Die Arbeit Headbangers Ball (2018) kann als Synthese der Ausstellung gelten. In der vorgesehenen Choreografie bildet es den Einstieg und bringt dabei alle folgenden Elemente zusammen. Neben wiederkehrenden Motiven, wie den verwachsenen Kinderskeletten, sind es die Techniken (Öl auf Leinwand, collagierte Holzschnitte), die auf die Ausstellung vorbereiten. Die Motive sparen dabei nicht an Drastik. Von Rembrandts pinkelnder Bauersfrau (1631) bleibt bei Deroubaix nur der Unterleib; hinzu kommen Holzschnitte von Pazuzu, einem mesopotamischen Winddämon und einem Nkisi, einer Figur aus dem Kongo, die rituell mit Nägeln gespickt wird, sowie ein Fragment der Logos der Metalband Death.

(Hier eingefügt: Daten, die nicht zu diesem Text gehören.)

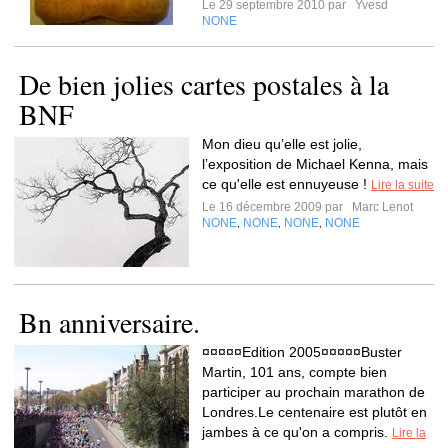
Le 29 septembre 2010 par
Yvesd
NONE
De bien jolies cartes postales à la
BNF
Mon dieu qu’elle est jolie,
l’exposition de Michael Kenna, mais
ce qu'elle est ennuyeuse !
Lire la suite
Le 16 décembre 2009 par
Marc Lenot
NONE
NONE
NONE
NONE
,
,
,
Bn anniversaire.
¤¤¤¤¤Edition 2005¤¤¤¤¤Buster
Martin, 101 ans, compte bien
participer au prochain marathon de
Londres.Le centenaire est plutôt en
jambes à ce qu'on a compris.
Lire la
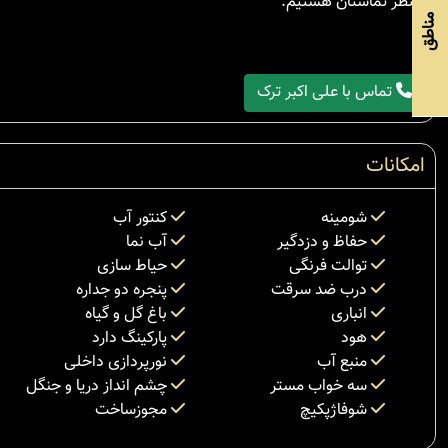
منتظر تماستان هستیم.
مناطق
تماس با علی اکبر ترک
امکانات
شومینه
کنتور آب
حفاظ و دزدگیر
آب نما
توالت فرنگی
حیاط سازی
درب ضد سرقت
پنجره دو جداره
انباری
باغ گل و گیاه
هود
پارکینگ دارد
منبع آب
نورپردازی داخلی
سه خواب مستر
چشم انداز دریا و جنگل
شوفاژپکیچ
مجوزساخت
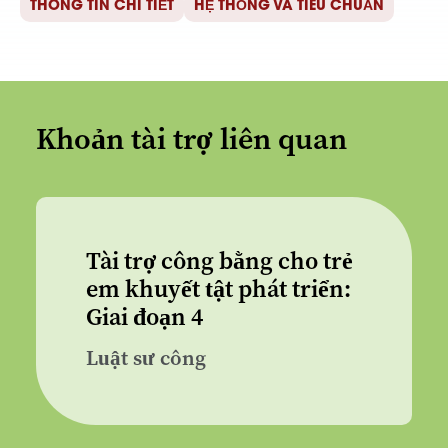
THÔNG TIN CHI TIẾT
HỆ THỐNG VÀ TIÊU CHUẨN
Khoản tài trợ liên quan
Tài trợ công bằng cho trẻ
em khuyết tật phát triển:
Giai đoạn 4
Luật sư công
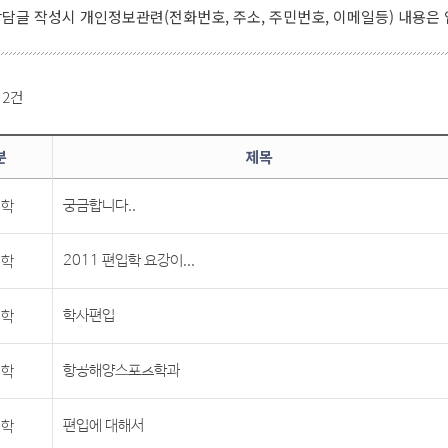
담글 작성시 개인정보관련(전화번호, 주소, 주민번호, 이메일등) 내용은
: 2건
분
제목
학
궁금합니다..
학
2011 편입학 요강이...
학
학사편입
학
항공해양스포츠학과
학
편입에 대해서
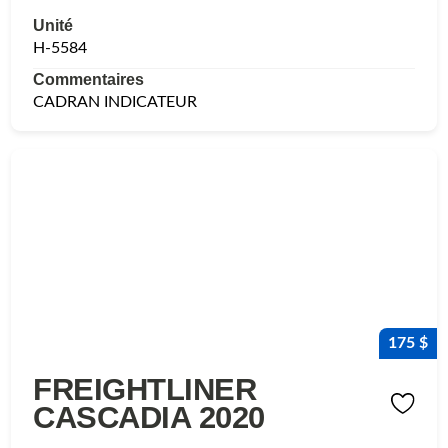
Unité
H-5584
Commentaires
CADRAN INDICATEUR
175 $
FREIGHTLINER
CASCADIA 2020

Damien Deroubaix, Headbangers Ball, 2018, Öl und Collage auf Leinwand, 380 x 250 cm, Foto: Paul Ambros.

Diese vielleicht eklektische Zusammenstellung von Motiven funktioniert zunächst durch die Auswahl des Künstlers. Dabei entstehen Synergieeffekte im gleichzeitigen Sehen: Was haben Pazuzu und ein Nkisi gemeinsam? Wie passen sie zu kunsthistorischen Versatzstücken? Wie spielt die Metal-Ästhetik mit hinein; umfängt sie alles als Klammer oder ist sie als (pop-) kulturelle Inspiration ein weiteres Element im Strudel der Motive? Jedenfalls ergibt die Kombination sehenswerte Kunstwerke und im gesamten eine sehenswerte Ausstellung.

Die Ausstellung Damien Deroubaix. Headbangers Ball part 3: Alte Meister (Komödie) ist noch bis zum 01.03.2020 im Kunstmuseum Spendhaus in Reutlingen zu sehen.